Monday, June 21, 2010

...but first a story

She still enjoys a good story, anytime, anyplace. She loses herself in the sounds of consonants colliding in rhythm to form reticulating stories that dissolve at the edges, the place where imagery and imagination meld with reality.

And so it was bedtime once again, as it so often is when the sun lays down below the horizon. The fire crackled and the settling figures desired a tale to carry the mind away and beyond the present. This story began as every story does, with the inhalation of breathe and the vibration of vocal chords sending sounds through space. There was an image in her mind of a girl, her main character Olivia Jane, the girl with wild curly hair that housed a nesting hummingbird. She wove sentences together with pauses and space, giving her just enough time to place a perfunctory punctuation before beginning anew. The story was being constructed, creating itself even as she paused, unsure of the next sound to escape her lips.

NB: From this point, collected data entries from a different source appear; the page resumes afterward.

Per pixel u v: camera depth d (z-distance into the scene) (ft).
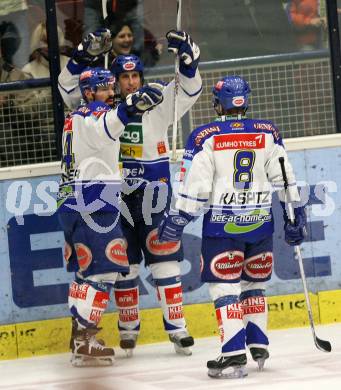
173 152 57.72
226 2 66.39
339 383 46.68
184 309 65.16
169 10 66.13
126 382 51.80
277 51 66.74
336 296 66.13
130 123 60.13
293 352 56.95
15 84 65.57
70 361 59.98
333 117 67.05
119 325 60.64
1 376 57.36
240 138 51.24
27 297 64.28
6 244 64.18
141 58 66.39
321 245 66.03
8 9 65.62
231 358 50.47
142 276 64.90
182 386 49.37
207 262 51.31
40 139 66.03
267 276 52.49
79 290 57.52
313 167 65.92
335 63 66.54
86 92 58.70
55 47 65.31
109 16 65.82
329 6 66.33
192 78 59.06
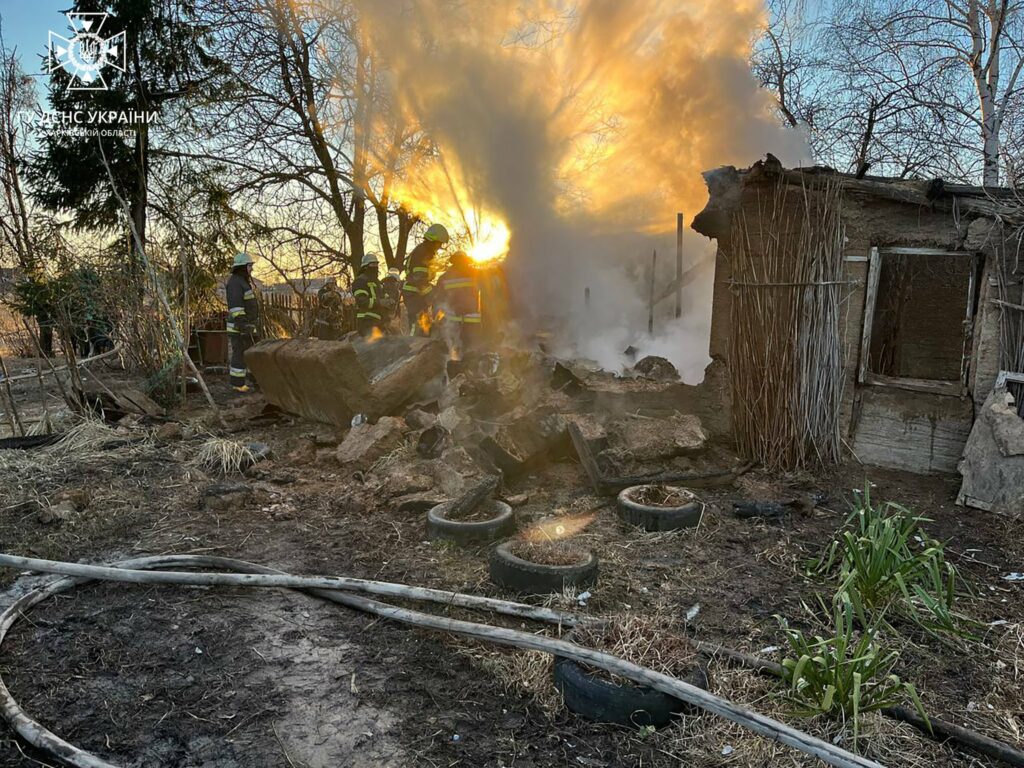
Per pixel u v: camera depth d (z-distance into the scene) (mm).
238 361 10188
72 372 7941
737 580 3969
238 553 4320
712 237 6543
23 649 3178
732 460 6070
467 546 4367
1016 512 4891
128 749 2543
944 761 2521
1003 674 3076
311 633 3365
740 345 6145
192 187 15016
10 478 5656
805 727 2631
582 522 4797
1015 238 5406
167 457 6402
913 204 5727
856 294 5988
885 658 2834
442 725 2701
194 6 14898
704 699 2492
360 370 6758
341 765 2482
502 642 2975
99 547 4418
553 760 2516
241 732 2648
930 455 5836
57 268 8391
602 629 2967
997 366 5543
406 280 9562
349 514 4992
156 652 3176
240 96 15117
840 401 5977
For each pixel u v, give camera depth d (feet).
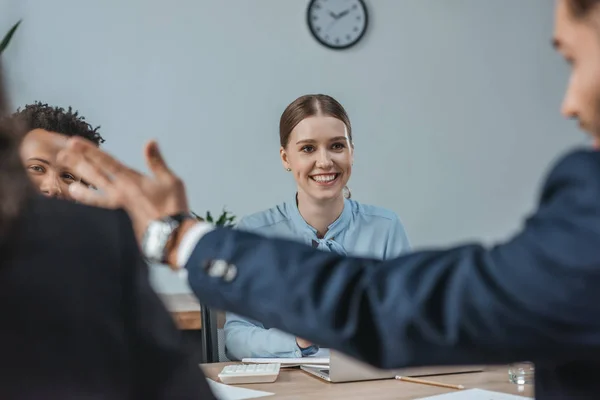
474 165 14.29
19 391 1.67
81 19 12.14
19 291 1.72
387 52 13.80
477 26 14.35
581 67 2.03
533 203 14.65
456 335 2.01
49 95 12.00
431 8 14.08
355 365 5.27
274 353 6.32
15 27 11.40
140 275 1.99
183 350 2.09
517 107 14.58
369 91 13.69
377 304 2.13
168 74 12.56
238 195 12.87
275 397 4.75
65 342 1.74
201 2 12.71
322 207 8.22
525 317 1.90
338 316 2.17
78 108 12.14
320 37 13.35
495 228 14.40
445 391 4.90
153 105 12.49
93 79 12.21
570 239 1.83
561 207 1.92
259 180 12.98
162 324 2.03
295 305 2.20
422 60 14.01
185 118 12.64
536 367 2.25
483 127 14.37
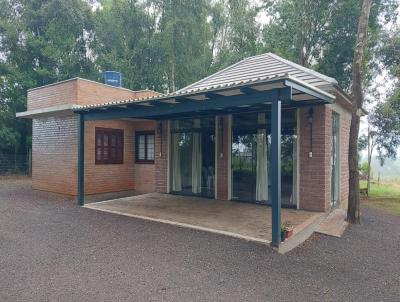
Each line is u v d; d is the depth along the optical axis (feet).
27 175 62.44
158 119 35.06
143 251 16.43
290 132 27.07
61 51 66.18
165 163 35.35
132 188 41.29
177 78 72.38
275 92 17.56
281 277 13.73
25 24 65.31
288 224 18.71
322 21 56.85
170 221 22.35
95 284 12.53
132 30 70.33
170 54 69.00
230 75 31.27
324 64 57.88
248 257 15.80
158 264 14.71
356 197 24.97
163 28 69.92
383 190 54.08
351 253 17.51
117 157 39.37
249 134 29.07
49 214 25.29
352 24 53.57
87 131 35.53
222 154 30.63
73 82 34.14
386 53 49.29
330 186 27.45
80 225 21.68
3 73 62.95
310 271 14.57
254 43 71.26
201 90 18.71
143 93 41.68
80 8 69.92
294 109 26.68
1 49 65.51
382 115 48.80
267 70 28.68
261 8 68.39
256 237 18.54
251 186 29.07
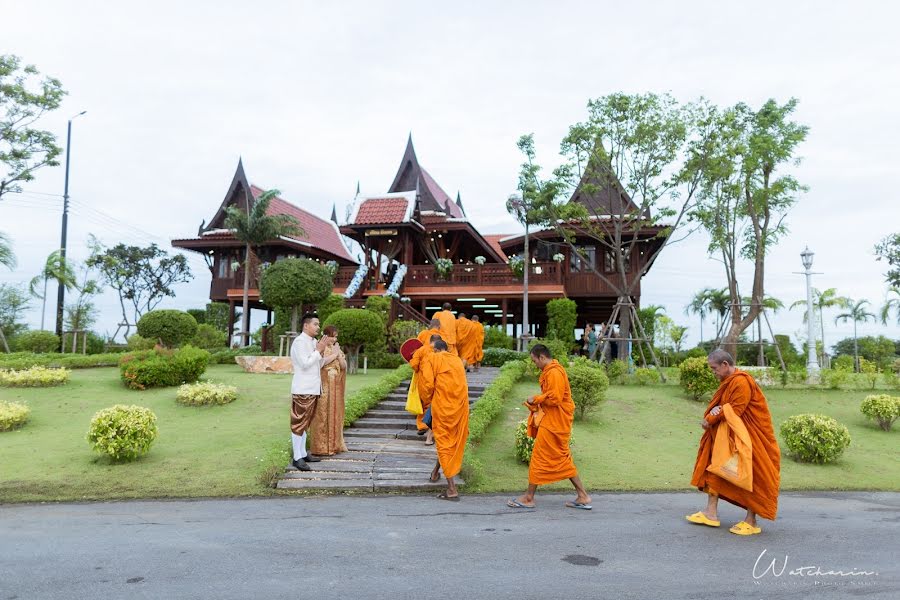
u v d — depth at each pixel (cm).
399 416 1018
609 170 1719
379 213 2600
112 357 1723
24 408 963
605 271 2495
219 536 493
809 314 1734
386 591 368
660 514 600
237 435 919
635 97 1644
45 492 649
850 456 977
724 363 544
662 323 3167
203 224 2956
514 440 956
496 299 2588
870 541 507
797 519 595
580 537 502
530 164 1741
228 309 3162
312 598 355
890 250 2833
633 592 372
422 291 2555
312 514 576
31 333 2038
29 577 388
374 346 1836
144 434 779
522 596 362
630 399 1312
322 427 796
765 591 379
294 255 3030
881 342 3256
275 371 1584
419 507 613
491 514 586
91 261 2372
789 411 1285
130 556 435
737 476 514
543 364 623
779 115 1714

A silent film, of the story she was weaving, played in her mind as she attempted to match up her words with the pictures behind her eyes. Her mind kept skipping ahead of itself, asking the consistent droning question, the question in mind at the onset of any story, "... how does it end?" The question hung in the air, like the suspended flight of a fly stunned into immobility by the spider's web. And in that moment, just as the web finished trembling, she understood something.

The role of our dear storyteller became clear to her, just as the role of Olivia Jane became clear with every passing breath. She was a character in her own story, writing in the captions on the slide show of her life. The soft sounds of snoring and the crackling of the fire reinforced her new found purpose. She thought, the bedtime story is not the newscaster's story, or the excited blurtings of a youth. Nor does it carry the same driving force as the lover's whispering sonnet, meant to stir up frenzy with it's wildly exaggerated hush. The bedtime story is about tone and meter. It is a song sung lowly and consistently that caters to the tired mind, providing a gentle humming, such as nature employs in her chorus of summertime crickets.

And so, as she finished her story and stepped outside into the night air, she opened her mouth once more.

This time the words that escaped were full of air, sung into existence by a storyteller who understood that singing and speaking are the same thing.